=== WHAT YOU SHOULD DO ===
Locate and copy each line in the data that contains the word "thumb".

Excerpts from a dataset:
○ ○ ○ ○

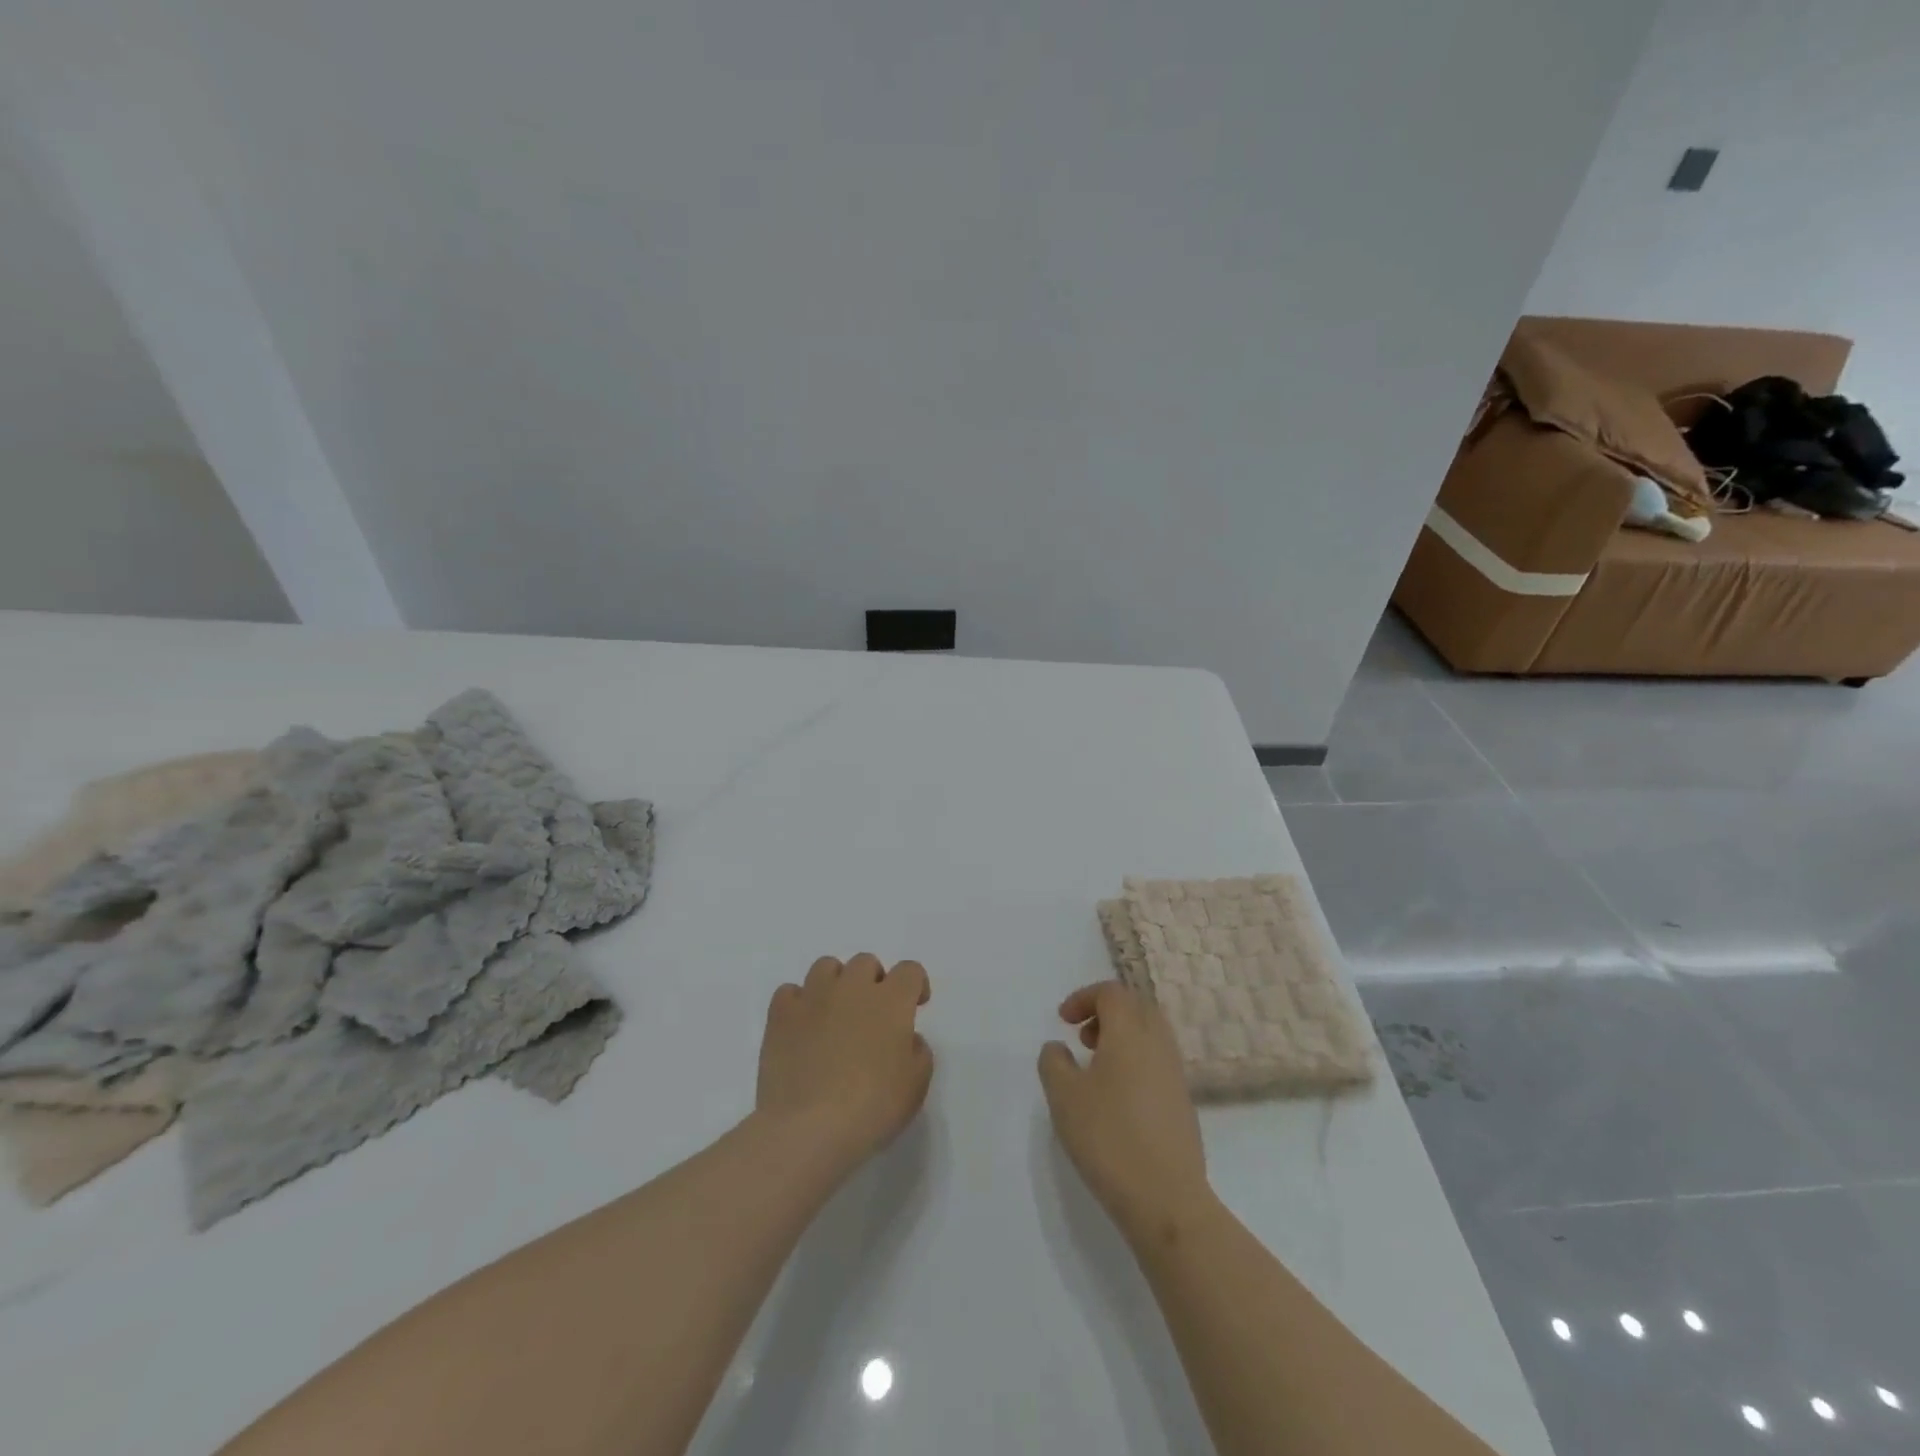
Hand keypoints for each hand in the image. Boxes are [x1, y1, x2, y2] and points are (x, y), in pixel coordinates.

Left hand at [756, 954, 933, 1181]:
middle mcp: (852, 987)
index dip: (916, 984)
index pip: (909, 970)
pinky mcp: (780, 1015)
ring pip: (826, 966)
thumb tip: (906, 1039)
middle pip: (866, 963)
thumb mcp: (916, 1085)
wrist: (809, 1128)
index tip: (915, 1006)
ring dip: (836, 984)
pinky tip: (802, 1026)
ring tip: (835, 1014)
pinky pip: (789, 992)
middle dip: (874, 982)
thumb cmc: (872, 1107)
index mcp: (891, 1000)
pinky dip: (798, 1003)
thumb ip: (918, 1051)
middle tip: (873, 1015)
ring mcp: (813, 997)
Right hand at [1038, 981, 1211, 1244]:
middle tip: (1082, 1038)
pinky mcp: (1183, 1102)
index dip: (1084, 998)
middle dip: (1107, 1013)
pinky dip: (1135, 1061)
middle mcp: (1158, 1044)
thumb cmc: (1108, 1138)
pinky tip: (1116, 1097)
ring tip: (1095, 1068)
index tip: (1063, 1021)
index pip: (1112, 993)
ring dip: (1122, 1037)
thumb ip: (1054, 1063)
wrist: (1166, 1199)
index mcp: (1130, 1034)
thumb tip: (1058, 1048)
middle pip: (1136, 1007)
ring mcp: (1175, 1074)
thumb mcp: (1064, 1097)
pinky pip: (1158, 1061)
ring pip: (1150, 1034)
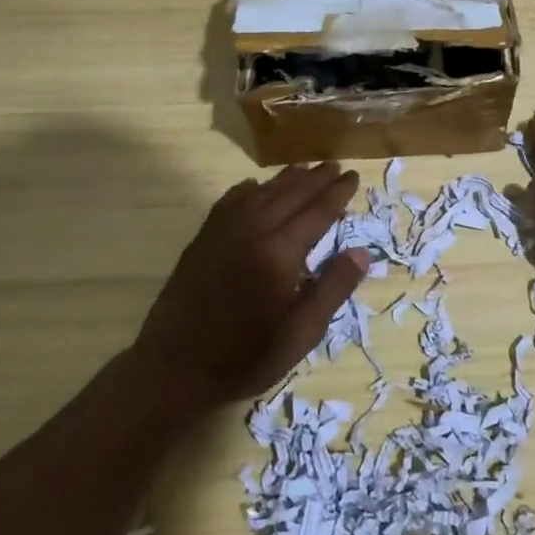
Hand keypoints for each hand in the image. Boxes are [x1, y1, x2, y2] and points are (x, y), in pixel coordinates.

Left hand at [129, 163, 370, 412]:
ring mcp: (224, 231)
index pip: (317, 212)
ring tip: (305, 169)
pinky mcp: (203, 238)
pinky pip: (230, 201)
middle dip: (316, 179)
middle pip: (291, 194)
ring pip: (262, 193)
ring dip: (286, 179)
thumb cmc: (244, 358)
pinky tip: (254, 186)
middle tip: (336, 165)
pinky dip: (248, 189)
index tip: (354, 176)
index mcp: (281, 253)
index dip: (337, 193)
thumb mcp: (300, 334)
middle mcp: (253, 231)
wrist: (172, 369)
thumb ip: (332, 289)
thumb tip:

○ ○ ○ ○

=== SOLUTION BELOW ===
thumb tip: (906, 1039)
thumb mcp: (916, 1085)
thumb cmc: (872, 1107)
thumb ip: (918, 1051)
thumb cmc: (1108, 1138)
thumb ip: (1054, 1063)
thumb tip: (1058, 1048)
thumb mcp: (1064, 1097)
thumb cmc: (244, 358)
thumb mcp: (300, 334)
thumb ip: (332, 289)
thumb tip:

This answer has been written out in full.